Where is cryptocurrency going now?
The loss of confidence in the Solana ecosystem by companies, however, does not mean that users are not interested in the view of Lucca Benedetti, research analyst at Mercado Bitcoin.
“If you look at the usage metric, like the number of transactions, there were no drops. On the contrary, there is growth, for example, in the use of NFT protocols at Solana. This drop has nothing to do with disinterest, but a normal bear market movement, also associated with the very high concentration of tokens in the hands of VC players who ended up getting rid of part of the tokens”, says the expert.
Thus, Solana’s recovery will depend in part on what is expected of an altcoin during the bear market, which tends to move in the direction of the crypto market as a whole, greatly influenced by the price of Bitcoin, for example.
However, Benedetti sees other opportunities for Solana to get out of the red: “The first is that someone assumes the position that FTX had with the Solana ecosystem and can acquire the tokens that are in the name of Alameda to start playing the role of trainer market and develop some specific protocols — which I think is quite possible.”
This underscores that Solana still has a chance to grow because there are so many people wanting to get into the crypto space. “Solana’s technology is very good, there are interested developers and a community engaged with the project”, he explains.

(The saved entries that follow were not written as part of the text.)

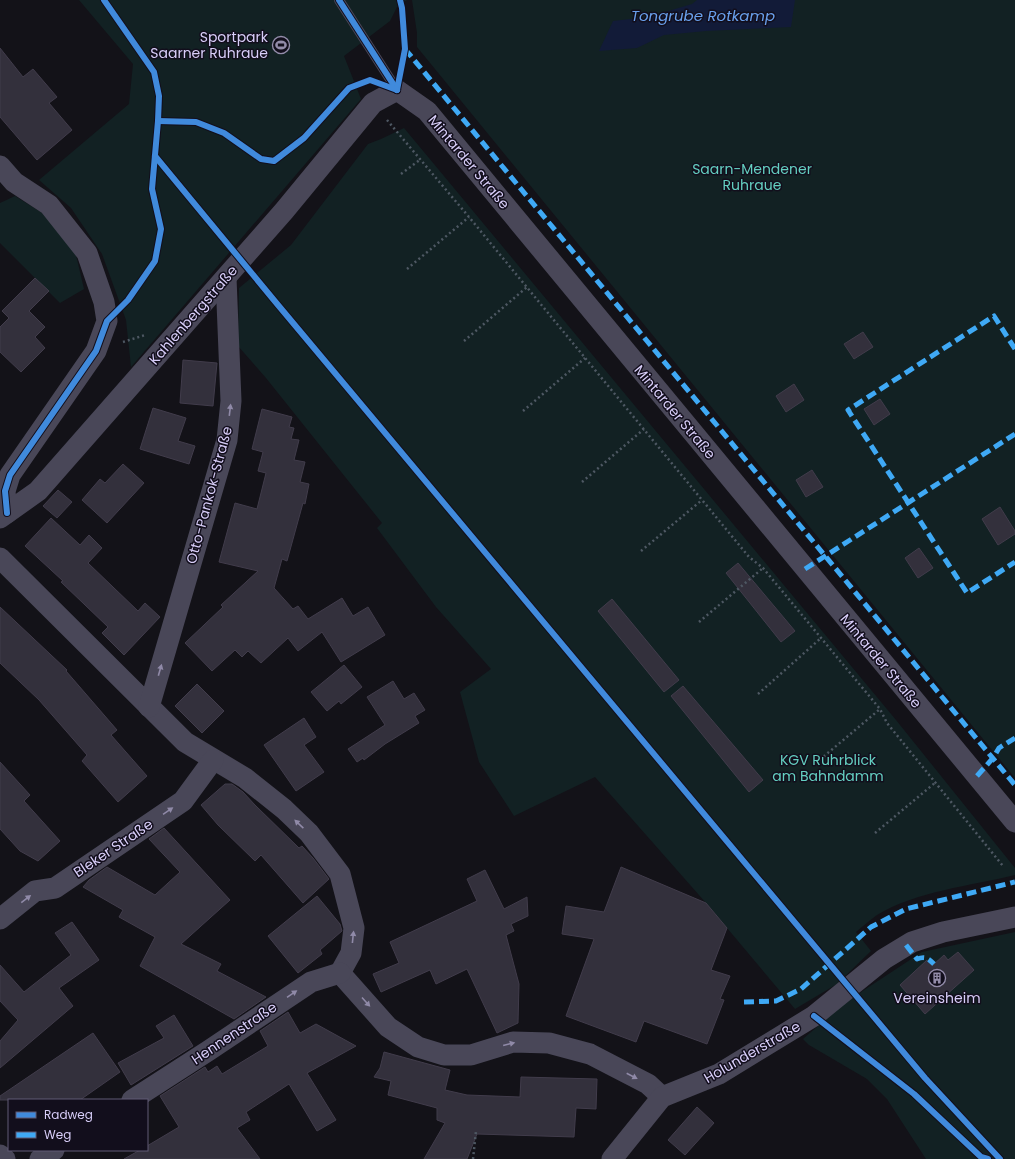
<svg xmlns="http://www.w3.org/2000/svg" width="1015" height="1159" font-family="Poppins,sans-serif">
	<rect width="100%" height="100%" fill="#131218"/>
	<g fill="#122123">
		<path d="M79,0H407L397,7L390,21L344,56L361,99L131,367L126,320L102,254L71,208L39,180L129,104L133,64Z"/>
		<path d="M412,0H1015V778L417,47V33Z"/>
		<path d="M404,128L896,720L1015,868V875C970,886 917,891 877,915C870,920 863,926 856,932L871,951L837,984L795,1009L706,903L595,777L514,816L479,762L460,692L491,669L436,607L377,528L382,523L266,378L238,346L239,288L291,245L368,144L381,139Z"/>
		<path d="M15,196L44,214L76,255L84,289L60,303L0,243V203Z"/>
		<path d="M1015,932V1159H926L887,1099L867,1079L809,1045L803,1039L846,1002L922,952Z"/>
	</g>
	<path fill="#121b38" d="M697,0H795L791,27L706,31L664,35L637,48L599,51L613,21L648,17L692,4Z"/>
	<g fill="#33303c" stroke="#413c4b">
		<path d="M0,48L23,77L33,69L57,97L49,103L72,130L37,160L0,117Z"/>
		<path d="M35,278L49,291L29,311L45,327L35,337L45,348L21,372L0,352V327L9,318L2,311Z"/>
		<path d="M863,332L873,347L854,359L844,344Z"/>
		<path d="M183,360L217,363L213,406L180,403Z"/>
		<path d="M794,384L804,400L786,412L776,396Z"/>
		<path d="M880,399L890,414L874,425L864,409Z"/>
		<path d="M153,408L186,418L178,441L195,446L189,464L140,449Z"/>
		<path d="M262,409L292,417L289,427L294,428L291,439L299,440L294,460L305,462L300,482L309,484L305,504L303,503L287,561L282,559L274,588L293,609L298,606L308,619L342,598L353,616L368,607L385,635L341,662L322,632L298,651L288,638L261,663L248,651L242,657L235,650L212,671L185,643L223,607L221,605L258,571L219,562L235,503L257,509L266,473L258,471L263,452L252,449Z"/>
		<path d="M123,464L144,483L107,523L82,500L100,479L105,483Z"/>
		<path d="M812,470L823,487L806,497L796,480Z"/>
		<path d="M58,490L72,502L57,518L43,506Z"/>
		<path d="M1000,507L1015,531V534L998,545L982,519Z"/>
		<path d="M51,518L80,545L89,535L102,548L88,563L138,611L145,603L160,617L124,655L102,633L108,627L61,582L63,581L25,546Z"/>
		<path d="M919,548L933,568L918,578L905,558Z"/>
		<path d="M738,563L795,631L781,642L726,573Z"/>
		<path d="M612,599L679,680L664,692L598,611Z"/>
		<path d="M0,607L67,670L66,671L117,730L111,735L147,776L118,802L82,761L87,755L39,700L0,663Z"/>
		<path d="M344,665L362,687L341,704L339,701L327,711L311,692Z"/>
		<path d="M393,681L404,699L414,693L425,710L415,716L419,723L385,744L364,760L363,758L357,762L348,749L385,725L367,697Z"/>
		<path d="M197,684L224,711L202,733L175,706Z"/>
		<path d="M683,686L763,780L749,792L671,696Z"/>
		<path d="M304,718L316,737L304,745L324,772L296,791L264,745Z"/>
		<path d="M0,762L30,795L24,801L60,841L38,861L20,851L0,829Z"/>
		<path d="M225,784H232L243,792L255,805L299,848L302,846L313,858L329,879L303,903L261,855L255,861L218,825L201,805Z"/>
		<path d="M164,828L230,900L181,944L221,964L217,971L266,997L234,1019L140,966L155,937L119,917L123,910L83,887L89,880L107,867L155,895L180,872L149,839Z"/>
		<path d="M621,867L706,903L727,928L711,970L730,976L720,999L724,1000L707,1044L644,1021L636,1042L566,1016L594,939L562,934L566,906L604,912Z"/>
		<path d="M485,870L504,909L527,897L528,916L511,924L514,931L506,935L519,984L518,1023L497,1033L467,969L436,984L430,970L381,992L373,974L399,963L390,942L477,901L467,879Z"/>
		<path d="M317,896L340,924L342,931L320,950L322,954L298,973L268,936Z"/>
		<path d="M72,922L99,960L59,988L73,1006L0,1068V1041L18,1020L0,1001V965L24,992L71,955L55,933Z"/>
		<path d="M958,952L974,970L925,1014L900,985L927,960L932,966L944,955L948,960Z"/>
		<path d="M288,1012L300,1033L316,1024L356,1046L307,1073L336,1120L317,1131L289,1084L246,1112L250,1120L237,1128L260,1159H124L140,1150H147V1146L179,1127L160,1096L205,1067L208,1072L217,1066L222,1074L268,1046L260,1031Z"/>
		<path d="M174,1015L193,1046L131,1085L118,1063L164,1038L156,1026Z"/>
		<path d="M93,1033L120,1072L80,1100H0V1096Z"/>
		<path d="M384,1052L450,1070L445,1090L467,1095L520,1097L521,1077L597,1079L596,1109L576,1108L574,1137L477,1134L467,1159H424L445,1123L437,1120V1108L388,1095L391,1081L374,1077L380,1068Z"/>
		<path d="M697,1107L714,1123L685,1155L668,1140Z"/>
	</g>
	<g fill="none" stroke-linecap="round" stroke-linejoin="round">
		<g stroke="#4e5863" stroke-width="2.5" stroke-dasharray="2 3" stroke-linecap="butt">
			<path d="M387,120L469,217L749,557L763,568L880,709L887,723L1003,866"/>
			<path d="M401,174L421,159"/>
			<path d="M407,269L469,217"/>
			<path d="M464,341L527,287"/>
			<path d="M123,342L145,335"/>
			<path d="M523,411L585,358"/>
			<path d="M582,482L644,429"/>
			<path d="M641,551L702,500"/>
			<path d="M699,622L763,568"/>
			<path d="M758,694L821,638"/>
			<path d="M816,763L880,709"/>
			<path d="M875,833L936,782"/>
			<path d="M473,1159L476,1131"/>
		</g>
		<path stroke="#494758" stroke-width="10" d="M339,0L397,90"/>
		<g stroke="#494758" stroke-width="21">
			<path d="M0,166L14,182L49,205L87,253L104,302L107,321L96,351L10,475L5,491L7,513"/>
			<path d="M0,518L38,491L284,211L373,103L397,90L427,111L1015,822"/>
			<path d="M0,558L185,742L245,778L284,809L309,833L340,874L354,928L351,953L340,973"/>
			<path d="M149,707L227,440L231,401L226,278"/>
			<path d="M0,919L35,891L55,888L183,801L213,760"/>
			<path d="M340,973L388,1027L418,1047L444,1055H471L513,1042L549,1043L590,1054L648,1084L662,1097"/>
			<path d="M132,1100L208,1051L311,982L340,973"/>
			<path d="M0,1155L5,1159"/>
			<path d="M40,1159L54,1150"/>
			<path d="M612,1159L662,1097L719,1074L814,1016L884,959L912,942L943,932L1015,917"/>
		</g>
		<g stroke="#3fa9f5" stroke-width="5" stroke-dasharray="10 5" stroke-linecap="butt">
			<path d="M405,49L1015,785"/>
			<path d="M1015,349L994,316L848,410L967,593L1015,562"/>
			<path d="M805,569L1015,434"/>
			<path d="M977,776L993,758L999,748L1015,738"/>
			<path d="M906,945L917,959C925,956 928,958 934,964"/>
			<path d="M744,1002L776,1001L801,989L871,927L906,909L1015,882"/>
		</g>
		<g stroke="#120e1c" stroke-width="8">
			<g id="cycleway">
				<path d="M339,0L397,90"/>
				<path d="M397,90L405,49L402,8L400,0"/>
				<path d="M158,121L196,122L224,133L261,159L274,161L304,138L349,88L370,80L397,90"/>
				<path d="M155,156L278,305L925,1078L1000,1159"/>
				<path d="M7,513L5,491L10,475L96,351L107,321L128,300L155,261L161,229L152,189L158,121L159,96L154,72L104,0"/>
				<path d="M814,1016L914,1094L981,1157L988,1159"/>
			</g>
		</g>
		<use href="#cycleway" stroke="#408adc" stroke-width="6"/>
	</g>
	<defs><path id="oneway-solid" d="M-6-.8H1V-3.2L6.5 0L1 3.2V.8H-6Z"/></defs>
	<g fill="#908aa8">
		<use href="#oneway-solid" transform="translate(230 410) rotate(-83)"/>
		<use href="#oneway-solid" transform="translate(160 670) rotate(-74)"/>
		<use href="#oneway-solid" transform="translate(168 811) rotate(-34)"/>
		<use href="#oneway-solid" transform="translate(299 824) rotate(-137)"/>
		<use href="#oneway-solid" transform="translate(26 899) rotate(-38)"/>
		<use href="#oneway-solid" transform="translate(353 937) rotate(-84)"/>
		<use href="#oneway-solid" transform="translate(292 994) rotate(-34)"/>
		<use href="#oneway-solid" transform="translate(366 1002) rotate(48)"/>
		<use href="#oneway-solid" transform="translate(509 1044) rotate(-14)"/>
		<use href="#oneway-solid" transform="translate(632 1076) rotate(27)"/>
	</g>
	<defs>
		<g id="stadium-ring" transform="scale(0.9)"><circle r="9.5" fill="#120e1c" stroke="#938caa" stroke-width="1.5"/><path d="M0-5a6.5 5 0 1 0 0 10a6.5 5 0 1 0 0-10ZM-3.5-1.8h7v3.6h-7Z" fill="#938caa"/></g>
		<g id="building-ring" transform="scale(0.9)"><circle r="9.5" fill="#120e1c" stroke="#938caa" stroke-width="1.5"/><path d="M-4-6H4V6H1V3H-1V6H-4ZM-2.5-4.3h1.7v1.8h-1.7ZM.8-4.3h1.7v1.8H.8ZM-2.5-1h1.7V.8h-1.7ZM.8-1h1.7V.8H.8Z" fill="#938caa"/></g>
	</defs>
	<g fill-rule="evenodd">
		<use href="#stadium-ring" x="281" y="45"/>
		<use href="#building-ring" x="937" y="978"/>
	</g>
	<g text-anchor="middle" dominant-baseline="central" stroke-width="3" stroke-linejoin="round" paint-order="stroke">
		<g font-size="14" fill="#d8cef9" stroke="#120e1c" text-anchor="end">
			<text x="268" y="37">Sportpark<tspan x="268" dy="16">Saarner Ruhraue</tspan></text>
			<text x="937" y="998" text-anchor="middle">Vereinsheim</text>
		</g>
		<g font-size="14" fill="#d8cef9" stroke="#120e1c">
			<text transform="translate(469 162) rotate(50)">Mintarder Straße</text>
			<text transform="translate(193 315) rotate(-49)">Kahlenbergstraße</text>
			<text transform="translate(675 412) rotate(50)">Mintarder Straße</text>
			<text transform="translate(209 495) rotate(-75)">Otto-Pankok-Straße</text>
			<text transform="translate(881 661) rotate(50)">Mintarder Straße</text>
			<text transform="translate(113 848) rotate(-34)">Bleker Straße</text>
			<text transform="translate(234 1033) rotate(-34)">Hennenstraße</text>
			<text transform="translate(752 1052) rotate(-30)">Holunderstraße</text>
		</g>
		<g font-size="14" fill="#64cfc1" stroke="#120e1c">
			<text x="752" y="169">Saarn-Mendener<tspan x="752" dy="16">Ruhraue</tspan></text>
			<text x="828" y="760">KGV Ruhrblick<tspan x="828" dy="16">am Bahndamm</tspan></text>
		</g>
		<g font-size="15" font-style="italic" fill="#69a0ec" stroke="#120e1c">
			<text x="703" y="15">Tongrube Rotkamp</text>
		</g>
	</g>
	<rect x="8" y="1099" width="140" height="52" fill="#120e1c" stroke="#615b74"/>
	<rect x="16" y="1112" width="20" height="6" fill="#408adc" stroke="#615b74"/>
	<text x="44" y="1119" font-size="12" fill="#d8cef9">Radweg</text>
	<rect x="16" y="1132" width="20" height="6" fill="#3fa9f5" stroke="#615b74"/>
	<text x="44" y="1139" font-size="12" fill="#d8cef9">Weg</text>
</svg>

However, if this positive scenario does not come true where Solana’s qualities are recognized and more money is injected into the project, further devaluation could hit the cryptocurrency.
“In short, this bear market will be Solana’s litmus test. If it survives this downturn well without a major problem, I think we can expect positive things from Solana in the future. Otherwise, we will see Solana becoming a project graveyard”, concludes the analyst.
Jorge Souto, from TC, is also confident in Solana’s long-term survival. The token will look like it’s half dead. But I believe that due to the community of devs, users and its design, the project will survive”, he concludes.